ADDIS ABABA, Dec 3 (AFP) - African decision-makers must take drastic steps after failing to face up fast enough to the AIDS epidemic now affecting 25.3 million people in sub-Saharan countries, a senior UN official said Saturday.

"In an environment of ignorance and poverty, it makes it difficult to tackle this problem and there was little commitment for action at the very early stages," K.Y. Amoako, executive director of the UN Economic Commission for Africa (ECA), said here.

Amoako, a Ghanaian, was speaking ahead of Sunday's opening of a conference among 1,500 African decision-makers, AIDS experts and development partners who were gathering in the Ethiopian capital to discuss ways to tackle the disease.

The ECA has cited discrimination and social stigmatisation regarding people living with AIDS as two main obstacles to fighting the epidemic, in a report it will present to the second African Development Forum, due to start in the afternoon and continue until Thursday.

Apart from the lack of funds and adequate health care to help people with AIDS or HIV, the report notes how in some countries the disease is regarded on religious grounds as a punishment for sins, while people living with the virus risk losing their jobs, harassment, expulsion from their communities and sometimes blind violence.

"Once the HIV/AIDS infection rate reaches three or four percent (of the population)," Amoako said at a press conference, "if you don't do something dramatic about it, then very soon you are in the range of eight and nine percent, sometimes 20 percent."

"So early action is important and that's what we failed to do," he added.

However, the ECA chief also noted positive developments, such as the stabilisation of the rate of AIDS in countries such as Uganda and Senegal.

He stressed that "leadership is important, commitment is important, and the ability to talk about love and sex and the taboos of our society."

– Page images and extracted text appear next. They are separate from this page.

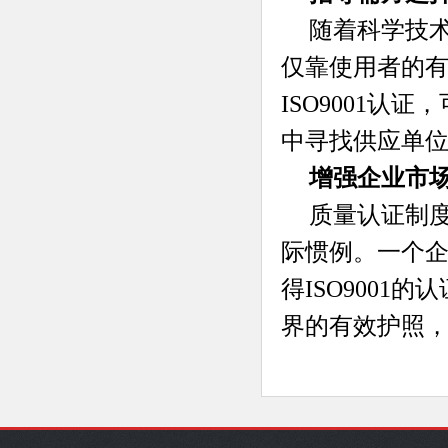
随着科学技
仅靠使用者的
ISO9001
中寻找供应单
增强企业市
质量认证制
际惯例。一个
得ISO900
界的有效护照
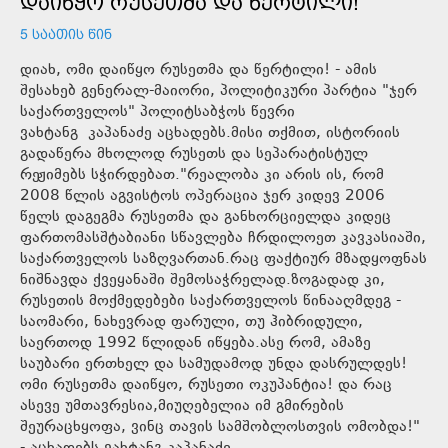
ᲓᲐᲘᲬᲧᲝ ᲠᲣᲡᲔᲗᲛᲐ ᲓᲐ ᲬᲔᲠᲢᲘᲚᲘ!
5 ᲡᲐᲐᲗᲘᲡ ᲬᲘᲜ
დიახ, ომი დაიწყო რუსეთმა და წერტილი! - ამის
შესახებ გენერალ-მაიორი, პოლიტიკური პარტია "ჯერ
საქართველოს" პოლიტსაბჭოს წევრი
ვახტანგ კაპანაძე აცხადებს.მისი თქმით, ისტორიის
გადაწერა მხოლოდ რუსეთს და სეპარატისტულ
რეჟიმებს სჭირდებათ."რეალობა კი არის ის, რომ
2008 წლის აგვისტოს ოპერაცია ჯერ კიდევ 2006
წელს დაგეგმა რუსეთმა და განხორციელდა კიდეც
ფართომასშტაბიანი სწავლება ჩრდილოეთ კავკასიაში,
საქართველოს საზღვართან.რაც ფაქტიურ მზადყოფნას
ნიშნავდა ქვეყანაში შემოსაჭრელად.ზოგადად კი,
რუსეთის მოქმედებები საქართველოს წინააღმდეგ -
საომარი, ნახევრად ფარული, თუ ჰიბრიდული,
საერთოდ 1992 წლიდან იწყება.ასე რომ, ამაზე
საუბარი ერთხელ და სამუდამოდ უნდა დასრულდეს!
ომი რუსეთმა დაიწყო, რუსეთი ოკუპანტია! და რაც
ასევე უმთავრესია,მიუღებელია იმ გმირების
შეურაცხყოფა, ვინც თავის სამშობლოსთვის ომობდა!"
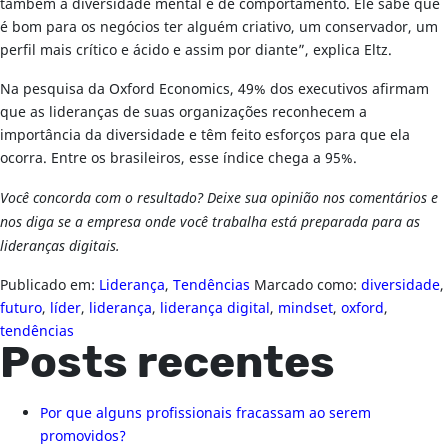
também a diversidade mental e de comportamento. Ele sabe que
é bom para os negócios ter alguém criativo, um conservador, um
perfil mais crítico e ácido e assim por diante”, explica Eltz.
Na pesquisa da Oxford Economics, 49% dos executivos afirmam
que as lideranças de suas organizações reconhecem a
importância da diversidade e têm feito esforços para que ela
ocorra. Entre os brasileiros, esse índice chega a 95%.
Você concorda com o resultado? Deixe sua opinião nos comentários e
nos diga se a empresa onde você trabalha está preparada para as
lideranças digitais.
Publicado em:
Liderança
,
Tendências
Marcado como:
diversidade
,
futuro
,
líder
,
liderança
,
liderança digital
,
mindset
,
oxford
,
tendências
Posts recentes
Por que alguns profissionais fracassam ao serem
promovidos?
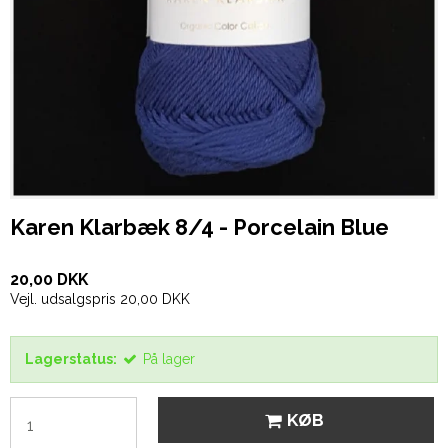
Karen Klarbæk 8/4 - Porcelain Blue
20,00 DKK
Vejl. udsalgspris 20,00 DKK
Lagerstatus:
På lager
KØB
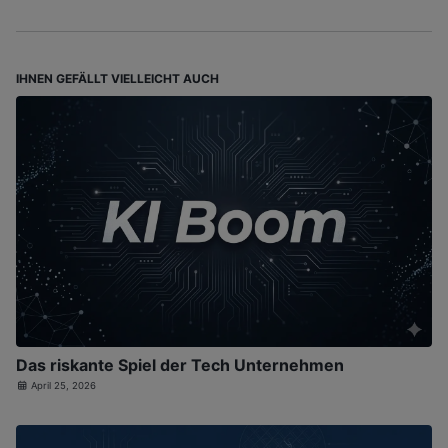
IHNEN GEFÄLLT VIELLEICHT AUCH
Das riskante Spiel der Tech Unternehmen
April 25, 2026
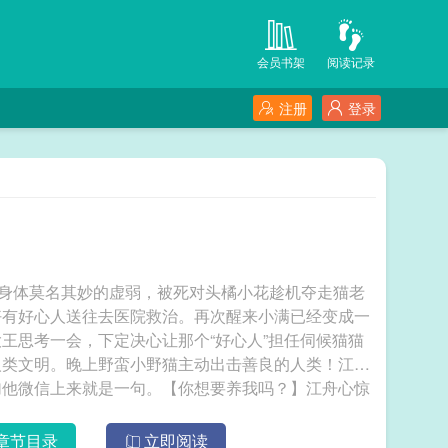
会员书架
阅读记录
注册
登录
身体莫名其妙的虚弱，被死对头橘小花趁机夺走猫老
好有好心人送往去医院救治。再次醒来小满已经变成一
王思考一会，下定决心让那个“好心人”担任伺候猫猫
人类文明。晚上野蛮小野猫主动出击善良的人类！江舟
加他微信上来就是一句。【你想要养我吗？】江舟心惊
一个刚接触网络世界的小屁孩，天天吵着要毁灭人类的
料，江舟过上教育小孩的快乐生活。直到小屁孩发来一
章节目录
立即阅读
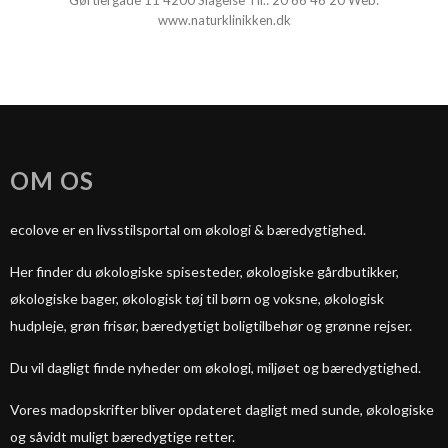
Gørtlergade 11 4200 Slagelse Tlf.: 20 66 46 20 Web:
www.naturklinikken.dk
OM OS
ecolove er en livsstilsportal om økologi & bæredygtighed.
Her finder du økologiske spisesteder, økologiske gårdbutikker,
økologiske bager, økologisk tøj til børn og voksne, økologisk
hudpleje, grøn frisør, bæredygtigt boligtilbehør og grønne rejser.
Du vil dagligt finde nyheder om økologi, miljøet og bæredygtighed.
Vores madopskrifter bliver opdateret dagligt med sunde, økologiske
og såvidt muligt bæredygtige retter.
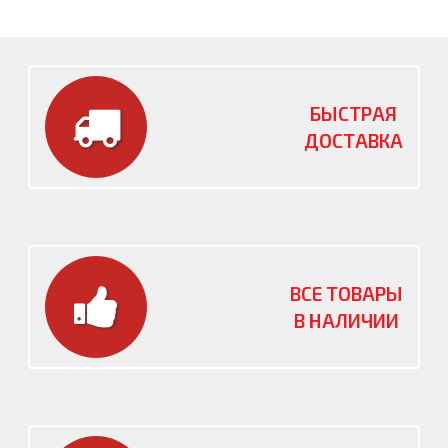
БЫСТРАЯ
ДОСТАВКА
ВСЕ ТОВАРЫ
В НАЛИЧИИ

"There is some good news. I see many many leaders now openly coming to the forefront on this, speaking about it," Amoako said.

"We need to reinforce that, to support it," he added.

Asked about a vaccine, Amoako considered that "some progress has been made, but it is not something that under the best of circumstances would be available for the next 10 years."

"We just need to focus on prevention and care," he stressed.

In concrete terms, the ECA report also recommends international information networking and a greater involvement of people living with AIDS, as well as youth workers, in political and health programmes to tackle the spread of HIV.

Given the prohibitive costs of drugs -- well beyond the reach of many Africans -- the UN agency proposes that the financing of medical treatment be be shared among governments, employers and donor nations.

Its report also suggests legal measures specifically to protect people living with AIDS against discrimination regarding housing, labour and education.